__PASSAGE__.
____

Can Jontel Evans and the Hoos defend the flex offense and produce points against BC?
Hitting the road to try to end a seven-game losing streak is not an enviable situation – doing it with an injured leading scorer and against one of the toughest offensive systems to defend in college basketball makes it that much more difficult. With what might be Virginia’s best chance to get another win in the 2010 season, the Boston College Eagles will provide a stiff challenge while also giving us a preview of what we might see in the following game against the Maryland Terrapins.
Boston College Offense
Talent being equal, there is no offense in the entire country I would dread preparing for more than the tight flex offense that Al Skinner runs at Boston College. I don’t say this because the offense is confusing, or overly complicated; Skinner’s offense is a model of simplicity in fact. I would dread preparing for this offense because you know exactly what is coming and you still must execute at a high level to stop it. Unfortunately for Virginia, defending multiple screens and maintaining defensive discipline has been an area of weakness all season and Boston College is well suited to take advantage of that. While many teams have shown the flex this year (including: N.C. State, Wake Forest, Virginia Tech, Maryland, etc.), none run it quite the way Boston College does – in fact I’m not familiar with another program in college basketball that bases its entire attack around the tight flex.

____

__EXERCISE GOAL__.
Please reproduce the whole game preview word for word. The records come from a separate source and are unrelated to the game preview.

__Dataset items__.
____

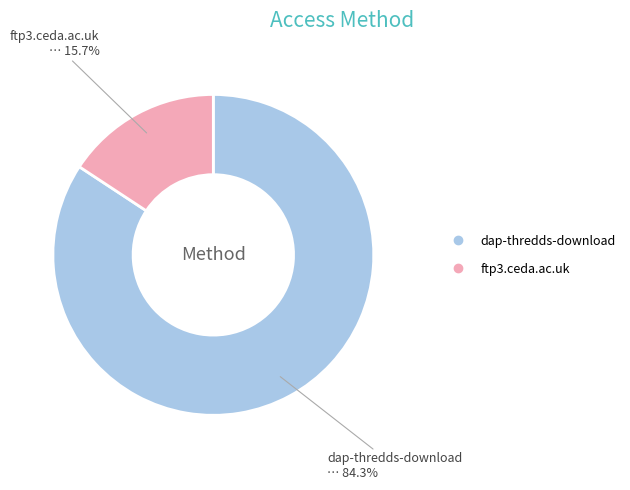

How many segments does this pie chart have?

2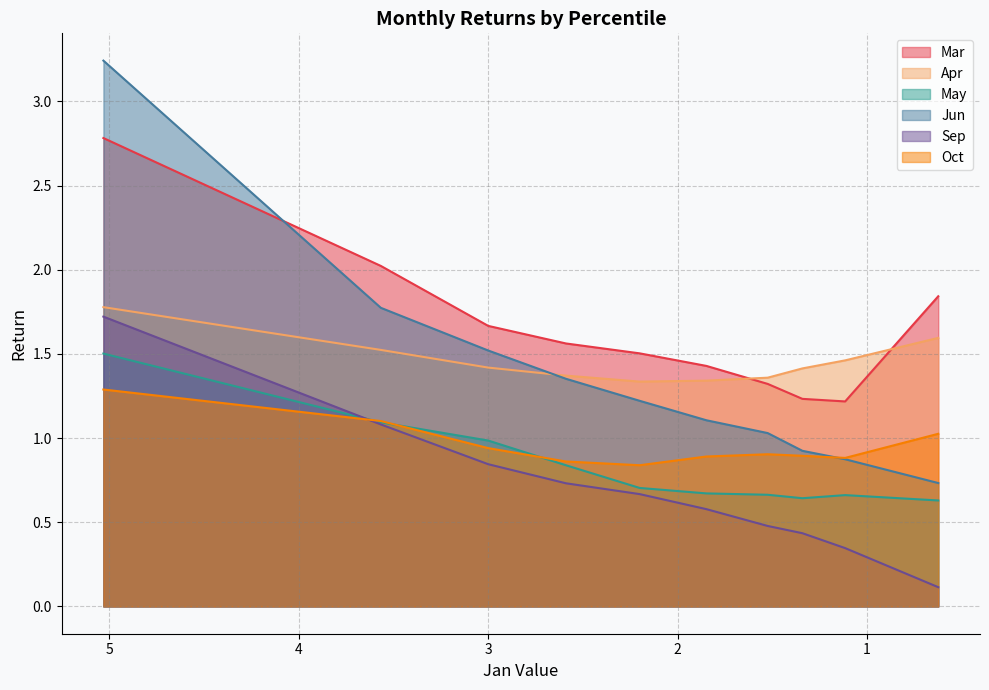

What is the total value across all series at pct75?

5.5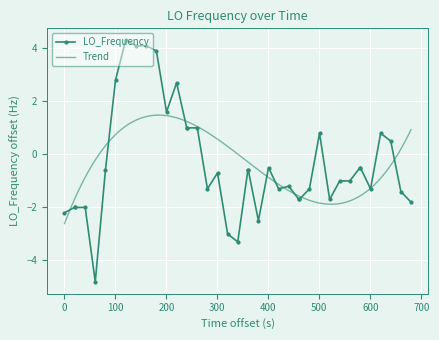

True or false: LO_Frequency has more than 0 points higher than both neighbors.

True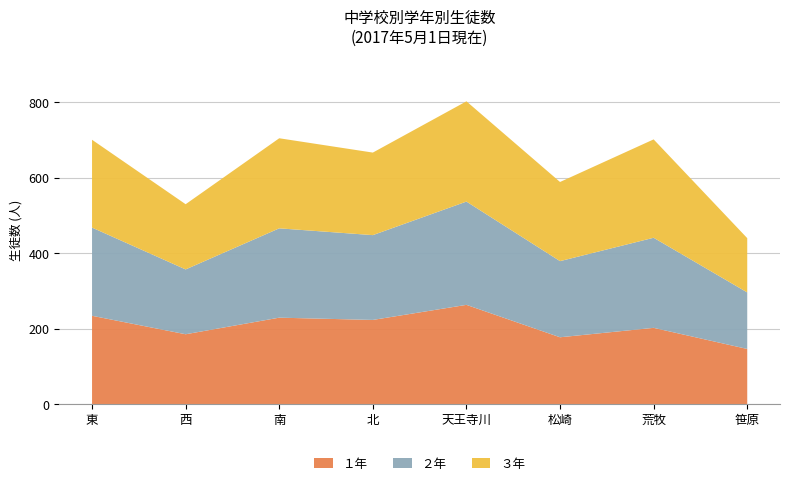

Reading left to right, extract all data points from this chart.

１年: 東=234	西=185	南=229	北=223	天王寺川=263	松崎=177	荒牧=202	笹原=146
２年: 東=234	西=172	南=237	北=225	天王寺川=274	松崎=202	荒牧=239	笹原=150
３年: 東=233	西=173	南=239	北=219	天王寺川=266	松崎=210	荒牧=261	笹原=144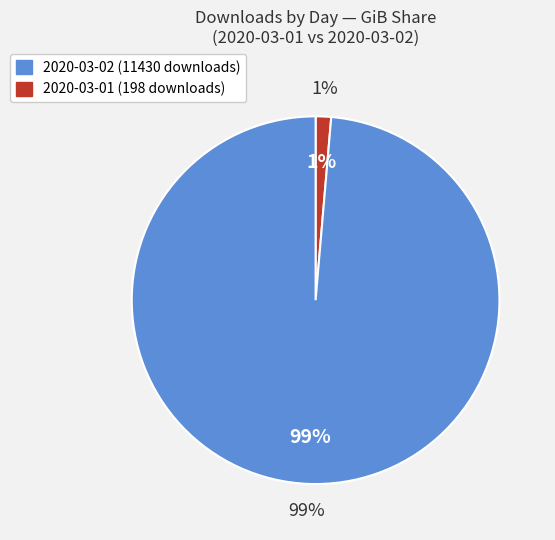

What is the smallest slice in the pie chart?

2020-03-01 (198 downloads)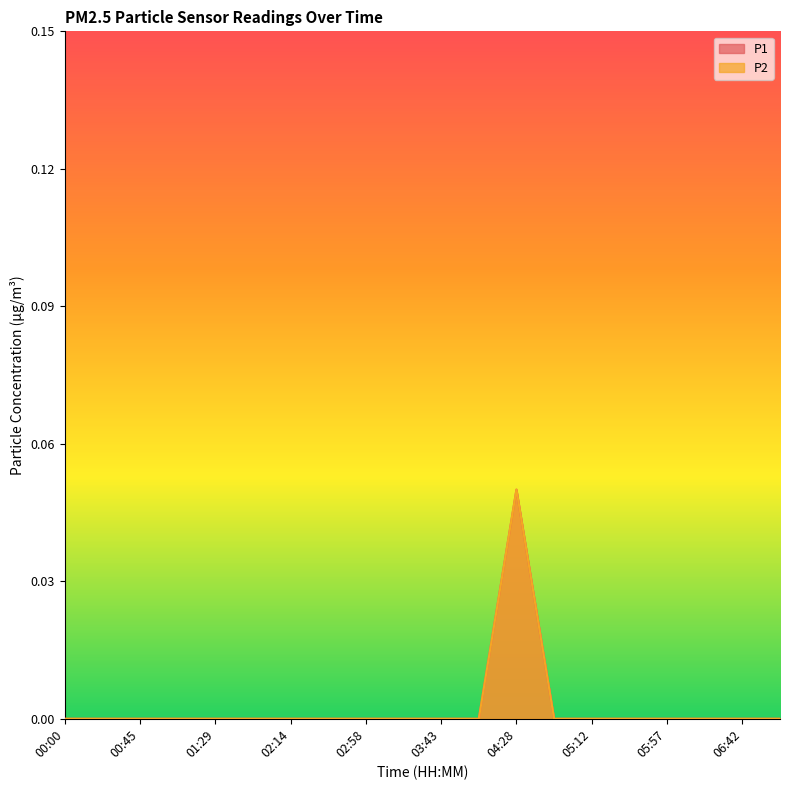

Reading left to right, list all the values displayed in this chart.

P1: 0.0	0.0	0.0	0.0	0.0	0.0	0.0	0.0	0.0	0.0	0.0	0.0	0.1	0.0	0.0	0.0	0.0	0.0	0.0	0.0
P2: 0.0	0.0	0.0	0.0	0.0	0.0	0.0	0.0	0.0	0.0	0.0	0.0	0.1	0.0	0.0	0.0	0.0	0.0	0.0	0.0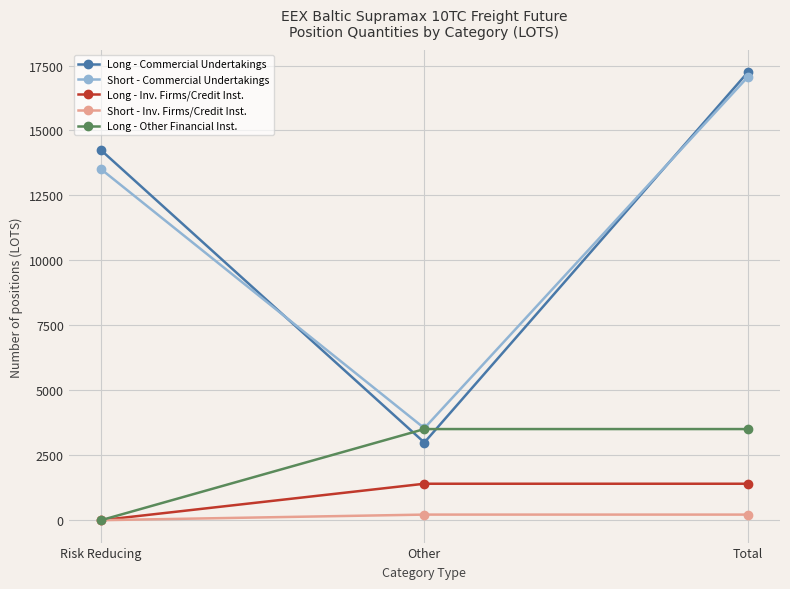

How many data points in Long - Commercial Undertakings are less than 14243?

1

____

__RESPONSE__.
Can Jontel Evans and the Hoos defend the flex offense and produce points against BC?
Hitting the road to try to end a seven-game losing streak is not an enviable situation – doing it with an injured leading scorer and against one of the toughest offensive systems to defend in college basketball makes it that much more difficult. With what might be Virginia’s best chance to get another win in the 2010 season, the Boston College Eagles will provide a stiff challenge while also giving us a preview of what we might see in the following game against the Maryland Terrapins.
Boston College Offense
Talent being equal, there is no offense in the entire country I would dread preparing for more than the tight flex offense that Al Skinner runs at Boston College. I don’t say this because the offense is confusing, or overly complicated; Skinner’s offense is a model of simplicity in fact. I would dread preparing for this offense because you know exactly what is coming and you still must execute at a high level to stop it. Unfortunately for Virginia, defending multiple screens and maintaining defensive discipline has been an area of weakness all season and Boston College is well suited to take advantage of that. While many teams have shown the flex this year (including: N.C. State, Wake Forest, Virginia Tech, Maryland, etc.), none run it quite the way Boston College does – in fact I’m not familiar with another program in college basketball that bases its entire attack around the tight flex.